About Me

I am a fourth-year Ph.D. student in Computer Science at Ohio State University’s Computer Vision Lab, working under the guidance of Dr. Jim Davis. My research centers on evaluating and mitigating uncertainty in multimodal deep learning models, with a particular emphasis on vision-language models.
I have developed and applied Reject Option Classification methods to enhance user confidence in unimodal n-way classification models, which established a foundation for my current focus on understanding uncertainty in multimodal vision-language modeling. Additionally, I have conducted research in Machine Translation, proposing new metrics to assess the effectiveness of multimodal translation models in visual disambiguation.
I am actively seeking a research internship to leverage my interdisciplinary skills in a practical setting, aiming to contribute to innovative AI projects while expanding my research expertise.
I hold a B.S. in Computer Science from Ohio State University with a minor in Mathematics, which has provided a strong foundation in theoretical and applied computer science, driving my research and future aspirations in the field.
Resume
Experience
Graduate Research Associate
Dept. of Computer Science and Engineering, Ohio State University
2021 - Present
Graduate Teaching Associate
Dept. of Computer Science and Engineering, Ohio State University
2023 - 2024
Research Intern
Air Force Research Laboratory, Wright State University / University of Dayton
2020 - 2024
Undergraduate Research Associate
Dept. of Computer Science and Engineering, Ohio State University
2020 - 2021
Summer Research Intern
Sii Canada, Concordia University
2019
Undergraduate Teaching Associate
Dept. of Computer Science and Engineering, Ohio State University
2018 - 2019
Publications
Here are some of my recent publications:
Learning When to Say “I Don’t Know”
N. Kashani Motlagh, J. Davis, T. Anderson, and J. Gwinnup
International Symposium on Visual Computing, October 2022.
[Best Paper Award]
Abstract: We propose a new Reject Option Classification technique to identify and remove regions of uncertainty in the decision space for a given neural classifier and dataset. Such existing formulations employ a learned rejection (remove)/selection (keep) function and require either a known cost for rejecting examples or strong constraints on the accuracy or coverage of the selected examples. We consider an alternative formulation by instead analyzing the complementary reject region and employing a validation set to learn per-class softmax thresholds. The goal is to maximize the accuracy of the selected examples subject to a natural randomness allowance on the rejected examples (rejecting more incorrect than correct predictions). We provide results showing the benefits of the proposed method over naïvely thresholding calibrated/uncalibrated softmax scores with 2-D points, imagery, and text classification datasets using state-of-the-art pretrained models.
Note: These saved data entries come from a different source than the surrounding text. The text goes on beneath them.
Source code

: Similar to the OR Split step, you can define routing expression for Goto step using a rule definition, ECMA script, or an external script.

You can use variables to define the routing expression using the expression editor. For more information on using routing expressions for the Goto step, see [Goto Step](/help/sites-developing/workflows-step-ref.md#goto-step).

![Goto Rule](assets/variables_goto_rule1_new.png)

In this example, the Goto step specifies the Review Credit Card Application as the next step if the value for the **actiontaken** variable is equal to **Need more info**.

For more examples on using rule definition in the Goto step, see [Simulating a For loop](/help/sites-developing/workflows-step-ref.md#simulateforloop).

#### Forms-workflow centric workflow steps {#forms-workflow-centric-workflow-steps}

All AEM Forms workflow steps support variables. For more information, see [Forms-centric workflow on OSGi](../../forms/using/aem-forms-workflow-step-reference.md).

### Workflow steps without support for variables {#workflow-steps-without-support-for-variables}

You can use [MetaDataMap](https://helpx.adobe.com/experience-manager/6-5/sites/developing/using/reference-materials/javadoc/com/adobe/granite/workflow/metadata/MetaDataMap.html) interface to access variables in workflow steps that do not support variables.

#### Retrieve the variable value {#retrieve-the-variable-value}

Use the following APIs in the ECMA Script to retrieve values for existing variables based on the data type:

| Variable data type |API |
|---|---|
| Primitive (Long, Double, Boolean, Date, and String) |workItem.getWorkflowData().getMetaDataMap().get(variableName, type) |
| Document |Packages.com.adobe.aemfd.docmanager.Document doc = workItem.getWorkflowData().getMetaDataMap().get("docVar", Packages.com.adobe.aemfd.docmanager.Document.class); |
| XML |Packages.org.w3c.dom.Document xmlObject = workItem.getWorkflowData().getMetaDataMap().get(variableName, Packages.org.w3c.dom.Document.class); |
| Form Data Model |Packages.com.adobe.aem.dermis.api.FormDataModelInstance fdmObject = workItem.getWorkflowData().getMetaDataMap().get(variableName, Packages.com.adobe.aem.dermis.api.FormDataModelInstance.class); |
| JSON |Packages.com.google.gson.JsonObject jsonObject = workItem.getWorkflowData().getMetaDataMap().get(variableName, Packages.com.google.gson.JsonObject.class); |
Source code is available at this https URL.
A Framework for Semi-automatic Collection of Temporal Satellite Imagery for Analysis of Dynamic Regions
N. Kashani Motlagh, A. Radhakrishnan, J. Davis, and R. Ilin
Learning to Understand Aerial Images (ICCV Workshop), October 2021.
Abstract: Analyzing natural and anthropogenic activities using re-mote sensing data has become a problem of increasing interest. However, this generally involves tediously labeling extensive imagery, perhaps on a global scale. The lack of a streamlined method to collect and label imagery over time makes it challenging to tackle these problems using popular, supervised deep learning approaches. We address this need by presenting a framework to semi-automatically collect and label dynamic regions in satellite imagery using crowd-sourced OpenStreetMap data and available satellite imagery resources. The generated labels can be quickly verified to ease the burden of full manual labeling. We leverage this framework for the ability to gather image sequences of areas that have label reclassification over time. One possible application of our framework is demonstrated to collect and classify construction vs. non-construction sites. Overall, the proposed framework can be adapted for similar change detection or classification tasks in various remote sensing applications.